Cynthia G. Clopper - cclopper@indiana.edu
David B. Pisoni
Speech Research Laboratory
Psychology Department
Indiana University
Bloomington, IN 47405
(812) 855 4893
Popular version of paper 1aSC10
Presented Monday morning, June 4, 2001
141st ASA Meeting, Chicago, IL
Human speech is highly variable, despite the apparent ease with which we can understand those around us. In addition to providing a means of communication of ideas through words, speech also provides us with detailed information about the speaker, such as his or her gender, emotional state, age, and dialect. Variation due to these so-called "indexical" properties of the speaker has only begun to be studied systematically in the last few years. Understanding how variation is used in human speech perception is of fundamental importance to speech recognition, natural-sounding speech synthesis, and cognitive models of speech perception. The present investigation was designed to learn about how much people know about dialect variation in their native language. We wanted to know if naive listeners can identify where an unknown speaker is from with any degree of accuracy. Results from this study provide insight into what information about a talker's dialect is processed and stored in memory during normal speech perception.

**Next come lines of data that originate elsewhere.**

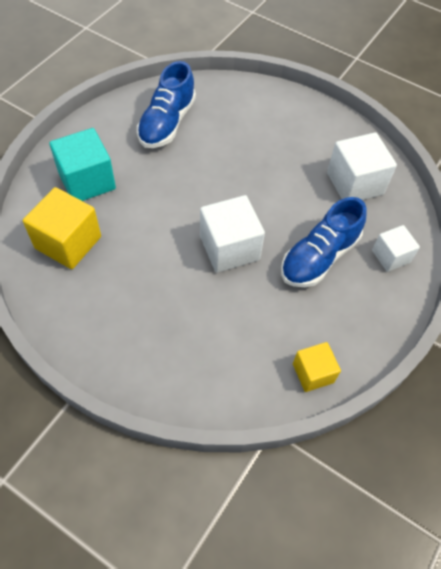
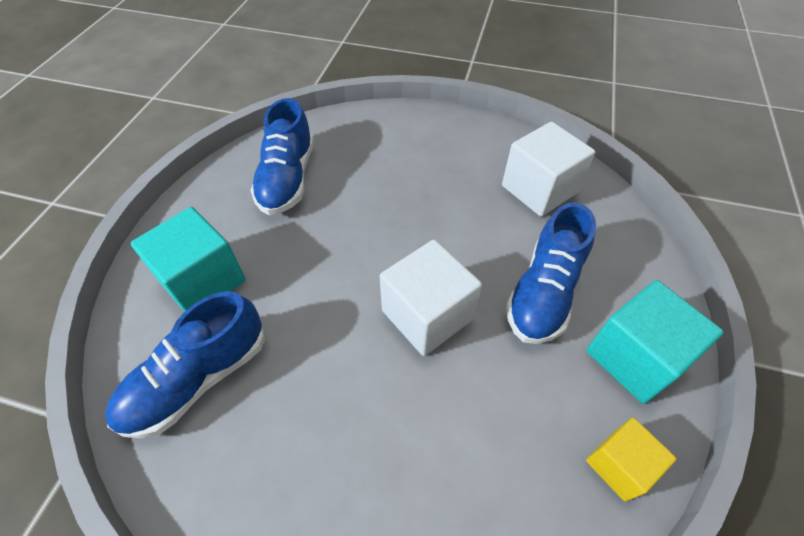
camera: 15 degrees left, 5 degrees down
(68, 242) = (198, 379): yellow cube -> blue shoe
(360, 317) = (634, 357): none -> turquoise cube
(390, 256) = (625, 264): white cube -> none

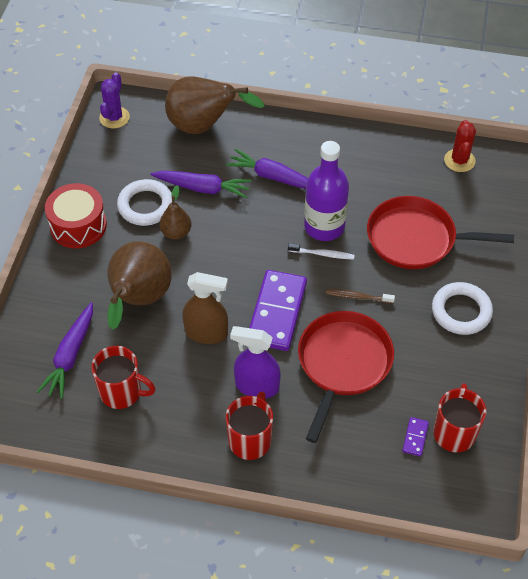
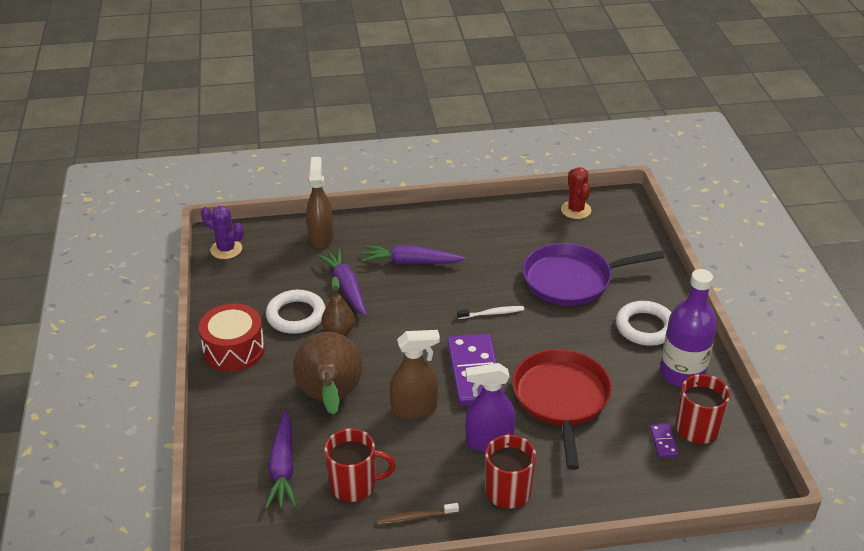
camera: 20 degrees left, 15 degrees down
(114, 117) = (226, 249): purple cactus -> purple cactus turned 60 degrees counterclockwise
(202, 188) = (346, 287): purple carrot -> purple carrot turned 105 degrees counterclockwise
(203, 127) = (321, 237): brown pear -> brown spray bottle
(324, 226) = (481, 291): purple bottle -> purple bottle (682, 373)
(358, 297) = (544, 340): brown toothbrush -> brown toothbrush (415, 517)
(416, 239) = (571, 280): red pan -> purple pan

A group of eighteen Indiana University undergraduates was asked to listen to sentences spoken by sixty-six white, male talkers in their twenties. Eleven speakers came from each of six dialect regions in the United States: New England, North, North Midland, South Midland, South, and West. After hearing each sentence, the listeners were asked to select the geographical region that they thought each talker was from. The regions used for this study are shown in Figure 1.

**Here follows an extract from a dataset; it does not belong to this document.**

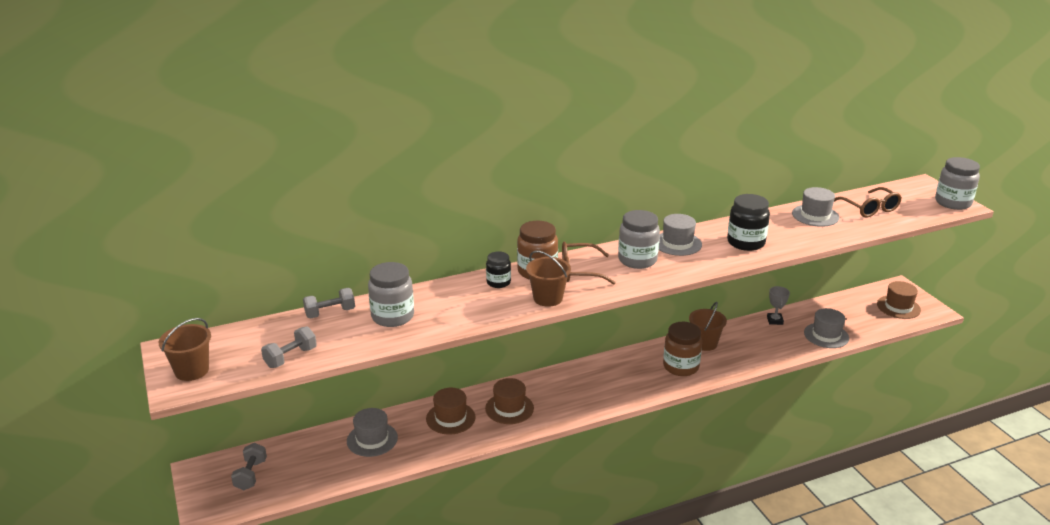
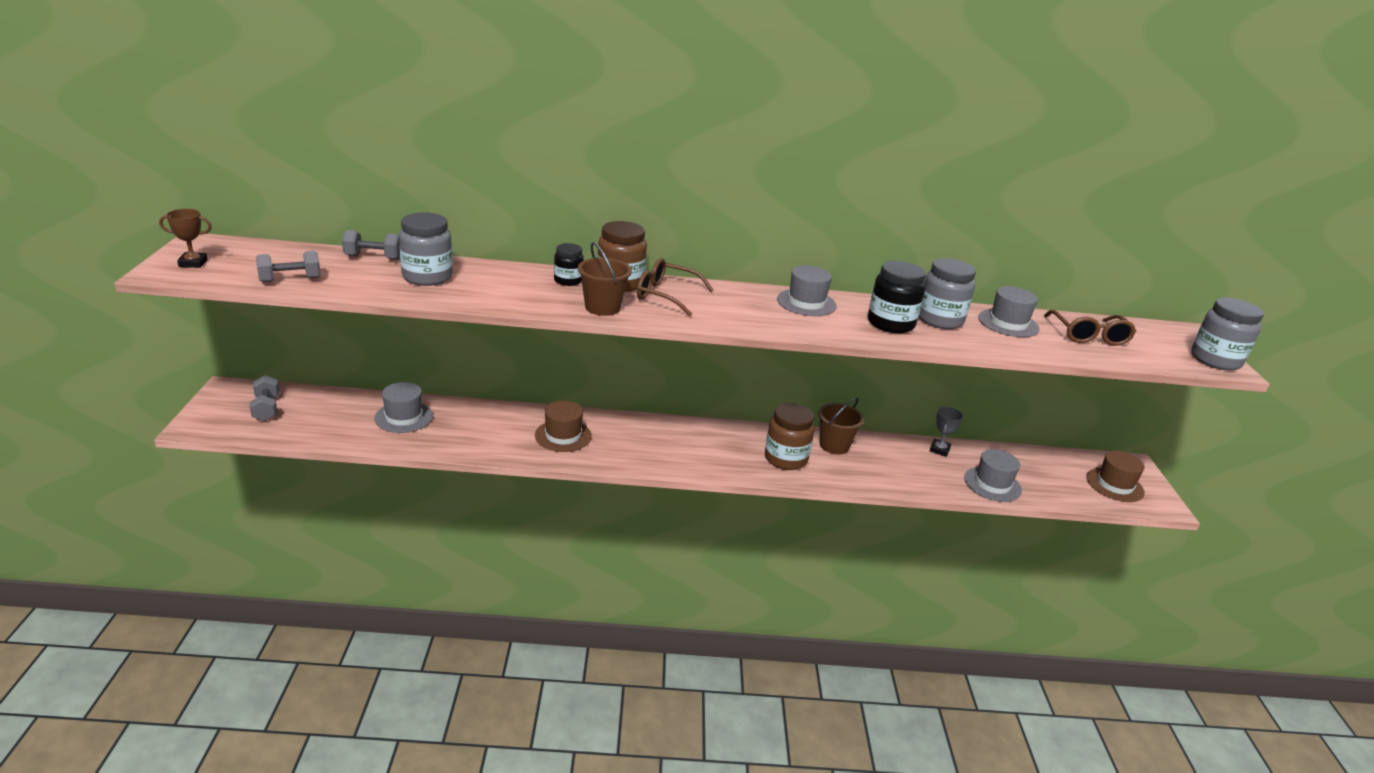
camera: 20 degrees right, 0 degrees up
(192, 370) = (193, 263): brown bucket -> brown trophy
(251, 475) = (266, 408): grey dumbbell -> grey dumbbell turned 45 degrees counterclockwise
(450, 418) = (496, 424): brown hat -> none
(637, 260) = (742, 304): grey jar -> grey jar (940, 320)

To hear a sample sentence from any of the regions, just click on the map corresponding to that region. The sentences were taken from the TIMIT Acoustic-Phonetic Continuous Speech Corpus, which is available from the Linguistics Data Consortium.

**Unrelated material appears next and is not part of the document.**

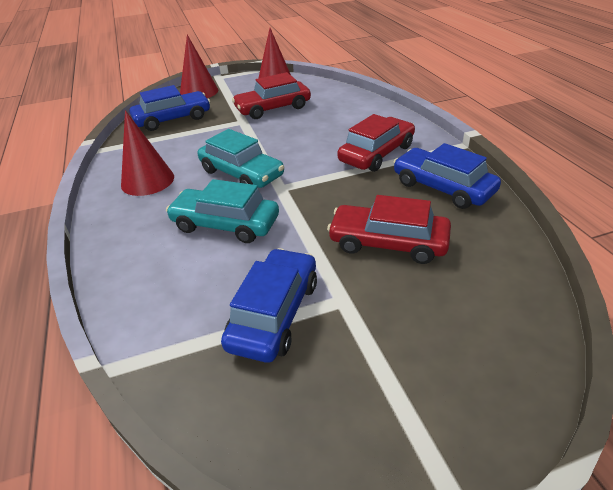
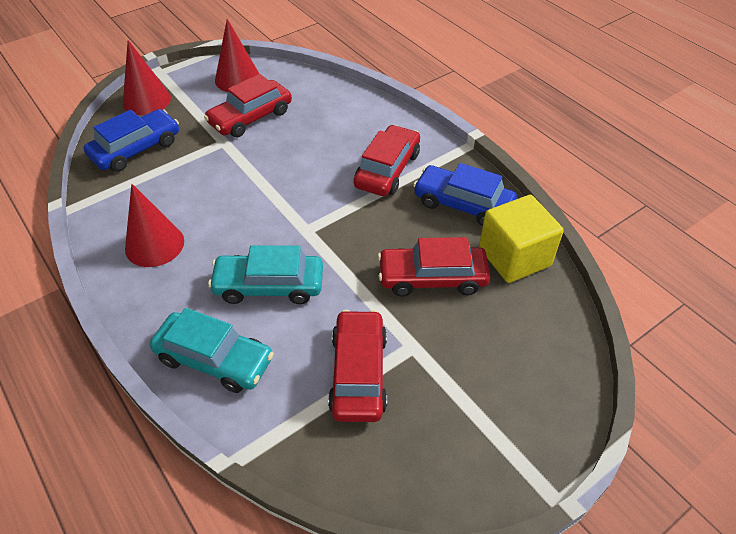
camera: 20 degrees left, 10 degrees up
(241, 173) = (256, 218): turquoise car -> turquoise car (214, 359)
(274, 313) = (358, 373): blue car -> red car
(486, 238) = (514, 257): none -> yellow cube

The two sentences used in this study were:
(1) She had your
dark suit in greasy wash water all year.
(2) Don't ask me to
carry an oily rag like that.
Overall performance on the task by the undergraduates was quite poor. Across the two different sentence conditions, accuracy was only 30 percent correct. However, analyses of the confusion matrices for the six regions revealed that the perceptual errors made by the listeners were quite systematic. Specifically, our listeners were able to reliably identify the talkers using broader perceptual categories than those used in this study. The broader categories and the regions they include are shown in Table 1. When performance was measured using these categories, accuracy for the two sentences improved to 60 percent correct. It appears that listeners are sensitive to certain phonetic and phonological properties of speech that provide useful information about where talkers are from.
Category | Regions |
North | New England, North |
South | South, South Midland |
West | North Midland, West |
Acoustic analyses were also carried out on the speech samples themselves to identify and measure the dialect differences for the talkers used in this study. Results of the analyses revealed that the dialects did differ from one another on several acoustic-phonetic measures. For example, r-lessness, as in "dak" for "dark," was a characteristic feature of the New England talkers. Click here to listen to a New England talker. On the other hand, saying "greazy" for "greasy" was a characteristic feature of the Southern talkers. Click here to listen to a Southern talker.
Correlations were then computed between the results of the categorization task and the acoustic analysis measures. The pattern of results suggested that listeners were in many cases relying on the characteristic features of the dialects when selecting where the talkers were from, again providing evidence that listeners are sensitive to dialect variation in speech. When we listen to speech, we not only pay attention to the words and the meanings those words convey, but we can also perceive, encode, and use indexical information in the speech signal to learn more about specific properties of the talker.